## TASK OBJECTIVE
Rewrite the entries below with every "Independent film" switched to "Indie film" and everything else unchanged, leaving out the pictures.

# start of DATASET RECORDS

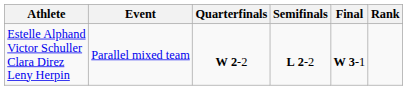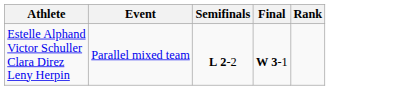- column: Quarterfinals | W 2-2
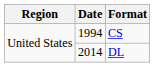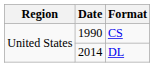CS | Date: 1994 -> 1990
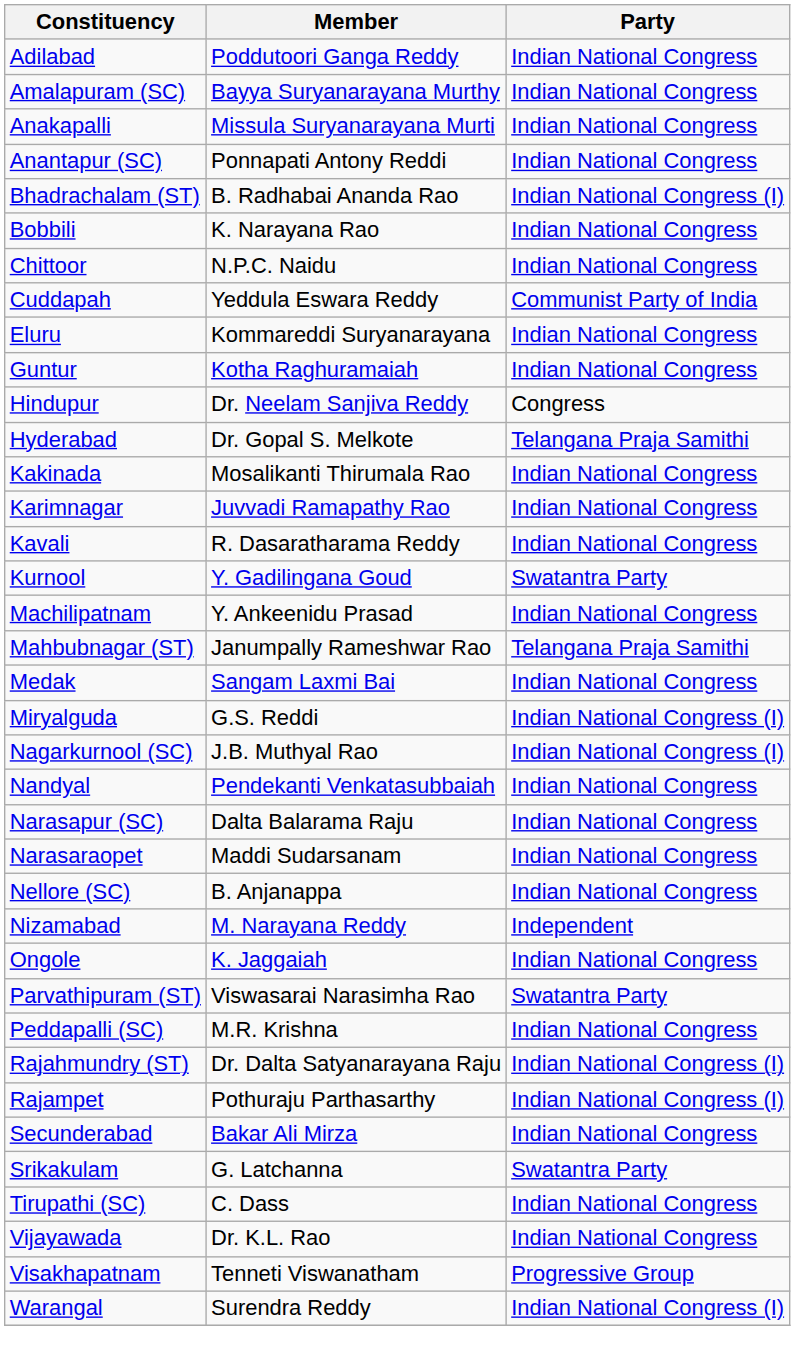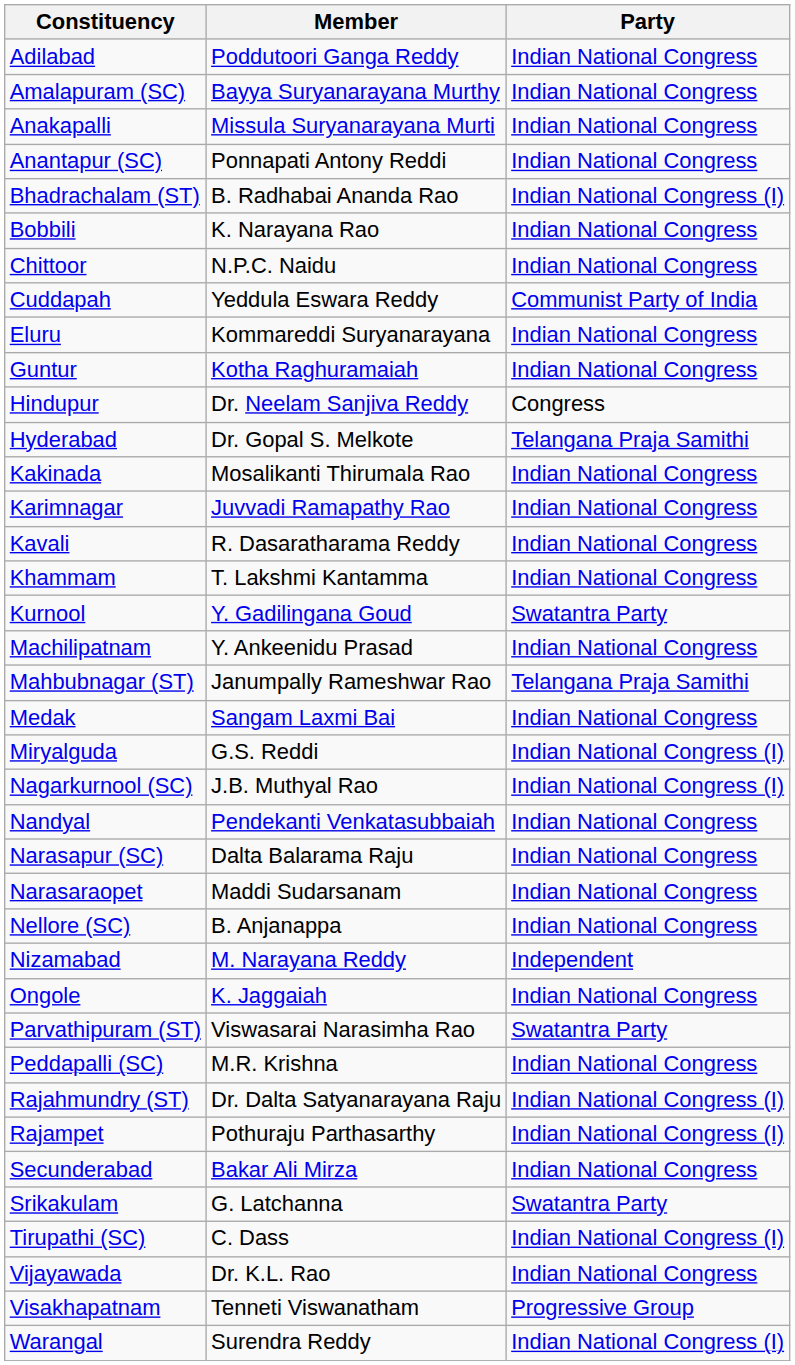+ row: Khammam | T. Lakshmi Kantamma | Indian National Congress
Tirupathi (SC) | Party: Indian National Congress -> Indian National Congress (I)
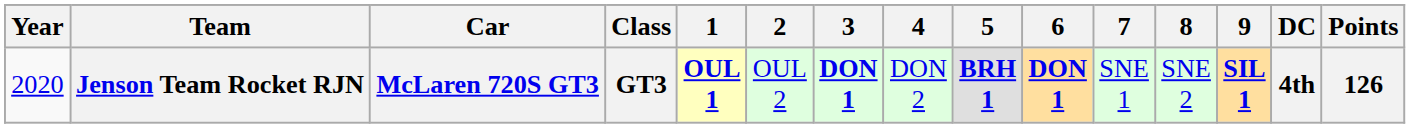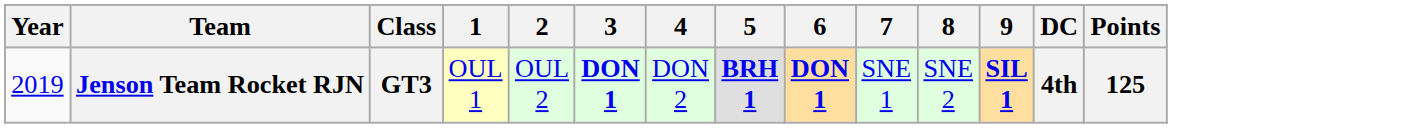- column: Car | McLaren 720S GT3
Jenson Team Rocket RJN | Year: 2020 -> 2019
Jenson Team Rocket RJN | 1: bold -> normal
Jenson Team Rocket RJN | Points: 126 -> 125
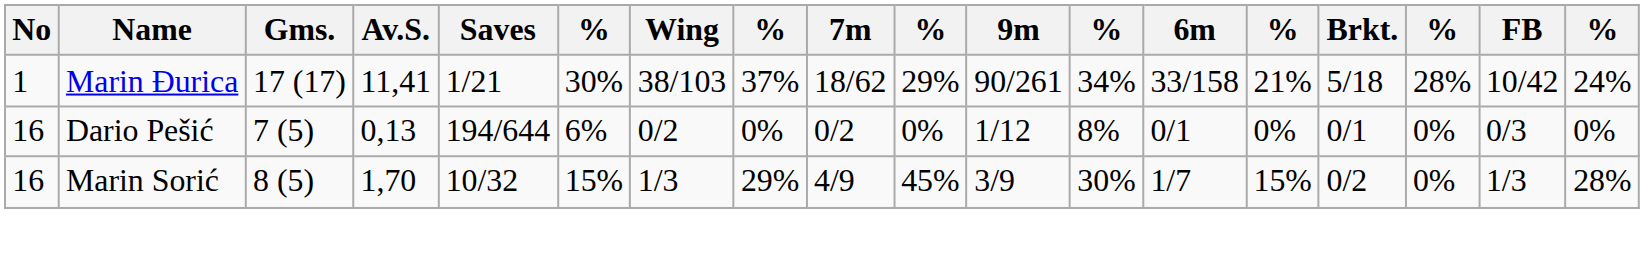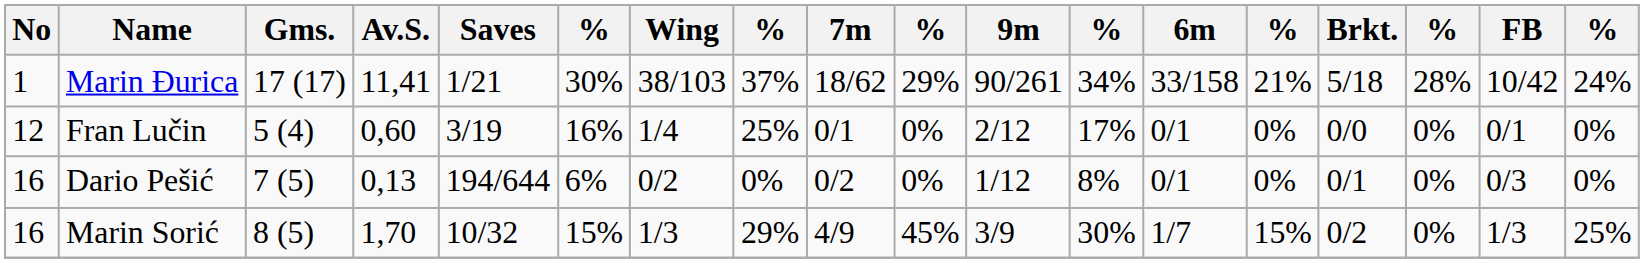+ row: 12 | Fran Lučin | 5 (4) | 0,60 | 3/19 | 16% | 1/4 | 25% | 0/1 | 0% | 2/12 | 17% | 0/1 | 0% | 0/0 | 0% | 0/1 | 0%
Marin Sorić | column 18: 28% -> 25%
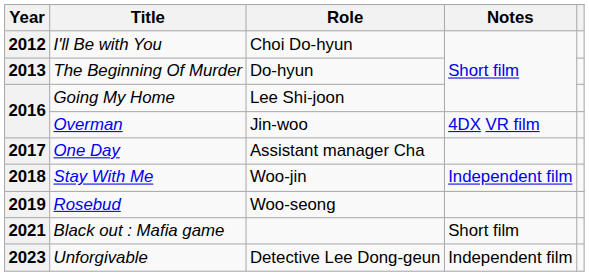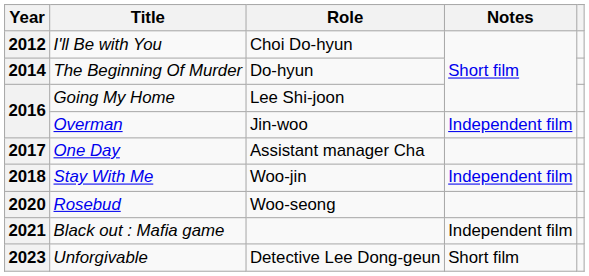The Beginning Of Murder | Year: 2013 -> 2014
Overman | Notes: 4DX VR film -> Independent film
Rosebud | Year: 2019 -> 2020
Black out : Mafia game | Notes: Short film -> Independent film
Unforgivable | Notes: Independent film -> Short film
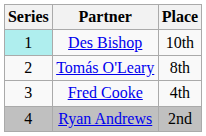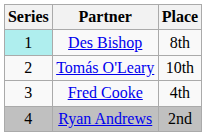Des Bishop | Place: 10th -> 8th
Tomás O'Leary | Place: 8th -> 10th
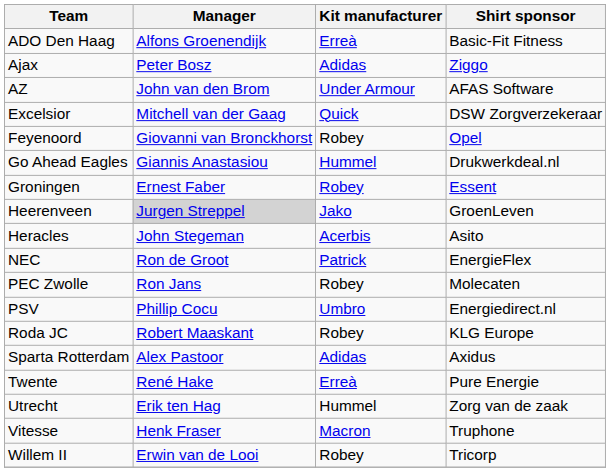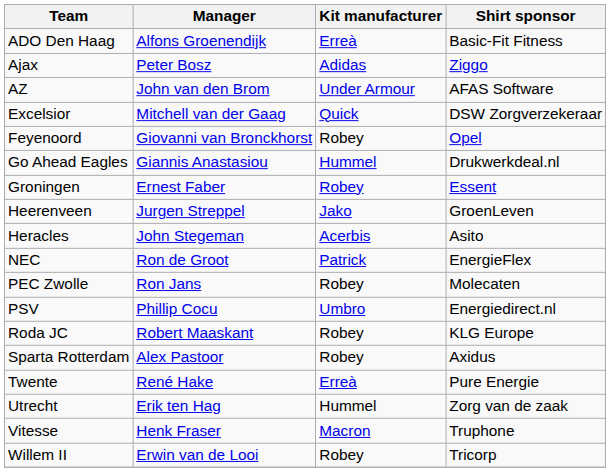Heerenveen | Manager: lightgrey background -> no background
Sparta Rotterdam | Kit manufacturer: Adidas -> Robey
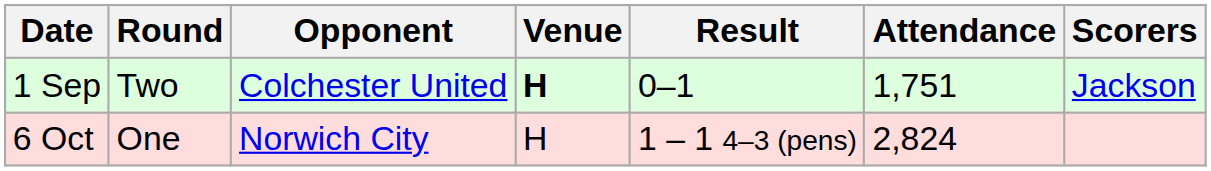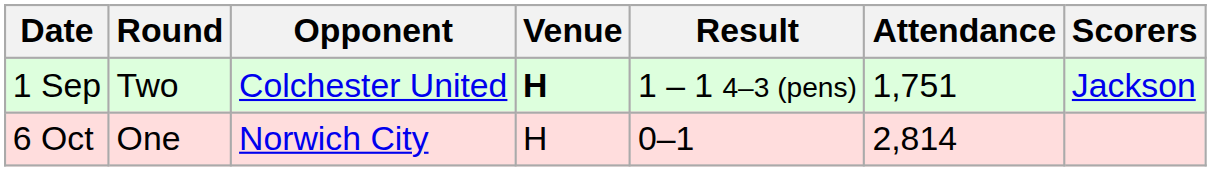1 Sep | Result: 0–1 -> 1 – 1 4–3 (pens)
6 Oct | Result: 1 – 1 4–3 (pens) -> 0–1
6 Oct | Attendance: 2,824 -> 2,814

# end of DATASET RECORDS

## WRITTEN RESPONSE
- column: Quarterfinals | W 2-2
CS | Date: 1994 -> 1990
+ row: Khammam | T. Lakshmi Kantamma | Indian National Congress
Tirupathi (SC) | Party: Indian National Congress -> Indian National Congress (I)
- column: Car | McLaren 720S GT3
Jenson Team Rocket RJN | Year: 2020 -> 2019
Jenson Team Rocket RJN | 1: bold -> normal
Jenson Team Rocket RJN | Points: 126 -> 125
+ row: 12 | Fran Lučin | 5 (4) | 0,60 | 3/19 | 16% | 1/4 | 25% | 0/1 | 0% | 2/12 | 17% | 0/1 | 0% | 0/0 | 0% | 0/1 | 0%
Marin Sorić | column 18: 28% -> 25%
The Beginning Of Murder | Year: 2013 -> 2014
Overman | Notes: 4DX VR film -> Indie film
Rosebud | Year: 2019 -> 2020
Black out : Mafia game | Notes: Short film -> Indie film
Unforgivable | Notes: Indie film -> Short film
Des Bishop | Place: 10th -> 8th
Tomás O'Leary | Place: 8th -> 10th
Heerenveen | Manager: lightgrey background -> no background
Sparta Rotterdam | Kit manufacturer: Adidas -> Robey
1 Sep | Result: 0–1 -> 1 – 1 4–3 (pens)
6 Oct | Result: 1 – 1 4–3 (pens) -> 0–1
6 Oct | Attendance: 2,824 -> 2,814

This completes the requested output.